Based upon the unambiguous language of SDCL 42-12-9, slap fighting must fall within the statutory definitions of either boxing, kickboxing, or mixed martial arts for the Commission to have authority to regulate slap fighting contests or exhibitions.

"Boxing" is defined by state law as "the sport or practice of fighting with fists in which participants wear boxing gloves." SDCL 42-12-7.1(3). I conclude, based upon this definition, that slap fighting cannot be considered boxing under State law. Slap fighting does not involve the use of fists, and slap fighting participants generally do not wear boxing gloves.

"Kickboxing" is statutorily defined as "the sport of attack and defense in which participants wear boxing gloves and throw punches as in boxing and kick with bare feet as in karate." SDCL 42-12-7.1(4). As with boxing, I conclude slap fighting does not meet the statutory definition of kickboxing. Again, slap fighting does not generally involve the use of boxing gloves. Slap fighting also does not involve the "[throwing of] punches as in boxing" or "kick[ing] with bare feet as in karate." Id.

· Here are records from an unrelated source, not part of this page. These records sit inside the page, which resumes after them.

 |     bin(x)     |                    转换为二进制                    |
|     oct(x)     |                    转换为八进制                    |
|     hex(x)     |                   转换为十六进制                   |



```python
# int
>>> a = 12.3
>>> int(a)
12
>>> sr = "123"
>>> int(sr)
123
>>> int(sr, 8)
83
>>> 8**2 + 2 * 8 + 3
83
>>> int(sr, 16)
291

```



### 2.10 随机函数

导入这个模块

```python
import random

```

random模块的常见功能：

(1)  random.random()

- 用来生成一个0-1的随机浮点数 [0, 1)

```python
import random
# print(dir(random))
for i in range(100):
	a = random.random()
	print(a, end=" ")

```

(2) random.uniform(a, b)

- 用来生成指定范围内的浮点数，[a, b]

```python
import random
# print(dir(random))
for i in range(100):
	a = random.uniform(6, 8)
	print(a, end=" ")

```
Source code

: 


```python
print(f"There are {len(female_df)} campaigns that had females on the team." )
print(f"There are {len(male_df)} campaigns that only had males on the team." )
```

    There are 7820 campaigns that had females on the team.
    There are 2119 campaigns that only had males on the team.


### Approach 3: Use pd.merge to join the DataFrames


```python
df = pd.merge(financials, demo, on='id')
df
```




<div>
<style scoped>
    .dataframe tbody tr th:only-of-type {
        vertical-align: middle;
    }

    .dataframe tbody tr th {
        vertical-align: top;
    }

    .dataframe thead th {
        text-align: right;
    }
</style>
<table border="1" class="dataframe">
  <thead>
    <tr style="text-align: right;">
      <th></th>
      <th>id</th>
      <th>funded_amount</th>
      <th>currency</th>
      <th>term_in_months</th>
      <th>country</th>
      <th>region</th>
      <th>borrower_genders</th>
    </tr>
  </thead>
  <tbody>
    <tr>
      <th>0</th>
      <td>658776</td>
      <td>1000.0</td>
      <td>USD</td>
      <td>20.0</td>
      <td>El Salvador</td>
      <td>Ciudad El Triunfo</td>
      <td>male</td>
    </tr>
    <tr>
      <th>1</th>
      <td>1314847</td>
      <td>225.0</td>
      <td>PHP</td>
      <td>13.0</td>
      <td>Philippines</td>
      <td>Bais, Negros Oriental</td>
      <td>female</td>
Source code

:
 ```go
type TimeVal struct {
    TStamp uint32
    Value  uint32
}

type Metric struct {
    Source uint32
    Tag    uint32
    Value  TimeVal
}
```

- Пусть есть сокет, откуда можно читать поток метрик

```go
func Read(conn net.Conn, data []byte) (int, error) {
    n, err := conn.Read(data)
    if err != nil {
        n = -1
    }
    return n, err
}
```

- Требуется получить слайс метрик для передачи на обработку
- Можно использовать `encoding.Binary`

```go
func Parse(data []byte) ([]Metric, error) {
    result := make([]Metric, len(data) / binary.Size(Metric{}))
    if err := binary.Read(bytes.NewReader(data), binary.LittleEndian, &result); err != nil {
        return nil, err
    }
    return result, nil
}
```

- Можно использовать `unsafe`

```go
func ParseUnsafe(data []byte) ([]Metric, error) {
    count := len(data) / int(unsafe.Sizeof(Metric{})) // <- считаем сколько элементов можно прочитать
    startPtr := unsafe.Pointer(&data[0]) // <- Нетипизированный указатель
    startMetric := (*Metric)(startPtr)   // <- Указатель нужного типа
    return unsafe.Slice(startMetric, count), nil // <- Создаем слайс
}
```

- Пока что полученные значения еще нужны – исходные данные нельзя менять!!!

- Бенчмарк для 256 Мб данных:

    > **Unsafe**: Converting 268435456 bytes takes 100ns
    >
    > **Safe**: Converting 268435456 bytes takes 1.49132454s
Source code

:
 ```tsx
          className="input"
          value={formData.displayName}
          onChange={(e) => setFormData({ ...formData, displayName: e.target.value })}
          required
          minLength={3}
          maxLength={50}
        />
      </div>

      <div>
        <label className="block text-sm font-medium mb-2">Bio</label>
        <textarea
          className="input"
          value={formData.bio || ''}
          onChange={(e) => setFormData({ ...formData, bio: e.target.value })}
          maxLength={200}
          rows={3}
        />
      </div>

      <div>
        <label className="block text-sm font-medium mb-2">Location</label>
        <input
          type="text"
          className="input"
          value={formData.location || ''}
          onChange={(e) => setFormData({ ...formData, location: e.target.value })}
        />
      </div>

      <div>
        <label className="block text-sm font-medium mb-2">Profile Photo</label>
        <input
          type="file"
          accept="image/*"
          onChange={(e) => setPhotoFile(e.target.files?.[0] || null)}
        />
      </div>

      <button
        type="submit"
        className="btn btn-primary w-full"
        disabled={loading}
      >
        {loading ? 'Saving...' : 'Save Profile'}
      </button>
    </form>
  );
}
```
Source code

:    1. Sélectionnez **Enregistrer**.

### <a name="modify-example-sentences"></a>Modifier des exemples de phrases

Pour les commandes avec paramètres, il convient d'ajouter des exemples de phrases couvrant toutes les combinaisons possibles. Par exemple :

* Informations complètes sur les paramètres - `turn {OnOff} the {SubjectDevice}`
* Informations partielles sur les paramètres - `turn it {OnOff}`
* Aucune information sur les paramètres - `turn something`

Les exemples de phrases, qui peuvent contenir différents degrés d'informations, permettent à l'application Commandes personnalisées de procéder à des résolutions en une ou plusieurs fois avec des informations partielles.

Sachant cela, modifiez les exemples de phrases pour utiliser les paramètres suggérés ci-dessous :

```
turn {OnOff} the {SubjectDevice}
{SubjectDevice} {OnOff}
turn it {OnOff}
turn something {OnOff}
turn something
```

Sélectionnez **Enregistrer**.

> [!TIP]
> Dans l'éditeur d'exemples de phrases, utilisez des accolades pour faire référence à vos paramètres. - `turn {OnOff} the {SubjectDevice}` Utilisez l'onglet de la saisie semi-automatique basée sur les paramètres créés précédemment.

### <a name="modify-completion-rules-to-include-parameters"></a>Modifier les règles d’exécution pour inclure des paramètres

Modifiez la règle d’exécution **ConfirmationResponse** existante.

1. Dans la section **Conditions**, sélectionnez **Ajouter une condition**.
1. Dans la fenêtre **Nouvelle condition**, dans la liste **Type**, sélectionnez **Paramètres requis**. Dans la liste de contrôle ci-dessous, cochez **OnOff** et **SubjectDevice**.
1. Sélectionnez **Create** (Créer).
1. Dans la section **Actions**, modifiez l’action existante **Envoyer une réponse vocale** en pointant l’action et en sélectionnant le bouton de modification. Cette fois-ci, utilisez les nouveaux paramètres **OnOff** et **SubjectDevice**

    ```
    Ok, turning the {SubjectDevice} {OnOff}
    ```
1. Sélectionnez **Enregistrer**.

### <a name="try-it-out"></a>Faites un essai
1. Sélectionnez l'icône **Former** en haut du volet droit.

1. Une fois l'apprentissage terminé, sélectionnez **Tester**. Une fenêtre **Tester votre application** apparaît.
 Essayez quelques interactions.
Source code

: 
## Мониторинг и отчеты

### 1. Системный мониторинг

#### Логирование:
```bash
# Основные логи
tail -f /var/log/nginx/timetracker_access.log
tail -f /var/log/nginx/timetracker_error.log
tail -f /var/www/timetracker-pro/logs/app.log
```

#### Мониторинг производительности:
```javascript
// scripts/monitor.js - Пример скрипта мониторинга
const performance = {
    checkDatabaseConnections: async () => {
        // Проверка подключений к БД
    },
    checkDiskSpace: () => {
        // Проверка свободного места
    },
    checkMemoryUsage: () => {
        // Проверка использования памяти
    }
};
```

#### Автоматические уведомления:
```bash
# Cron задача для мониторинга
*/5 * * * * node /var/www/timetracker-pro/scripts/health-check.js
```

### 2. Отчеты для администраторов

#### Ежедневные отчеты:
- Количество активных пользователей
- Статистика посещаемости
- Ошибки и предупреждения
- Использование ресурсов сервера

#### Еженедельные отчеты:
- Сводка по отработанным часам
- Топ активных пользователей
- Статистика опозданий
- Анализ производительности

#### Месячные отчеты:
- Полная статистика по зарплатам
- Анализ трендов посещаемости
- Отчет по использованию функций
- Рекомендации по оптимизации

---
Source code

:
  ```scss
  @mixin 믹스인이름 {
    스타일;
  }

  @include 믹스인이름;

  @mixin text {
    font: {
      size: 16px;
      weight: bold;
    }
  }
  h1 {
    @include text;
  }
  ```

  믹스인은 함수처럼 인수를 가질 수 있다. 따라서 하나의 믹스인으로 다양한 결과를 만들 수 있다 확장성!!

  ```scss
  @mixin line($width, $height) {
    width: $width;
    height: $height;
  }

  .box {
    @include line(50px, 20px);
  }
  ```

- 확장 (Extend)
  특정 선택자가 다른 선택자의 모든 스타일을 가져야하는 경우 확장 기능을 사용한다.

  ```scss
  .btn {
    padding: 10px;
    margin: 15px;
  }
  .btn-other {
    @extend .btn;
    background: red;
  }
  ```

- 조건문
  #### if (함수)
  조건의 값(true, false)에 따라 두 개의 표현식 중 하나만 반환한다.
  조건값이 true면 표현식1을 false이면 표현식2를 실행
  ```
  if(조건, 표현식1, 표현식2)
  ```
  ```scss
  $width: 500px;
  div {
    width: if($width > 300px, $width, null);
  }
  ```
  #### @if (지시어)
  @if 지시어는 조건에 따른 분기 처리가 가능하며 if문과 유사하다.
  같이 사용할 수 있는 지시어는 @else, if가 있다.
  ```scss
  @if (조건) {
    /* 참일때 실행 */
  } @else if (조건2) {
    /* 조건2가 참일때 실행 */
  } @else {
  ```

"Mixed martial arts" is defined as "the sport of fighting in which participants inflict or employ kicks, punches, blows, holds, and other techniques to injure, stun, choke, incapacitate, or disable an opponent, using a combination of boxing, kickboxing, wrestling, grappling, or other martial arts." SDCL 42-12-7.1(5). As established above, slap fighting does not meet the statutory definition of boxing or kickboxing. Wrestling is commonly defined as "a sport in which two competitors attempt to unbalance, control, or immobilize each other by various holds and maneuvers." Wrestling, American Heritage Dictionary, https://www.ahdictionary.com/word/search.html?q=wrestling (last visited 05/26/2023). Grappling is defined as "a struggle or contest in which the participants attempt to wrestle with each other by clutching or gripping." Grapple, American Heritage Dictionary, https://www.ahdictionary.com/word/search.html?q=grapple com (last visited 05/26/2023).

The act of slapping another individual with an open hand blow does not meet the generally accepted definition of wrestling or grappling. "Martial art[s]" are defined as "the arts of self-defense, such as aikido, judo, karate, or tae kwon do, often practiced as sports." Martial arts, American Heritage Dictionary, https://www.ahdictionary.com/word/search.html?q=martial+arts com (last visited 05/26/2023). In comparison to those sports traditionally considered to be martial arts, I conclude slap fighting is not a "martial art" as that term is used in SDCL 42-12-7.1(5). While slap fighting participants inflict blows upon each other to incapacitate or disable their opponent, I conclude these blows are not delivered using a combination of "boxing, kickboxing, wrestling, grappling, or other martial arts." Id. As such, slap fighting is not a mixed martial art as defined by state law.

CONCLUSION

I conclude [tha]t slap fighting does not meet the definition of any of the fighting styles referenced in SDCL 42-12-9. As such, the Commission does not have the authority to regulate slap fighting contests or exhibitions in South Dakota. At this time, the Legislature has not authorized the Commission to regulate slap fighting contests or exhibitions in the State.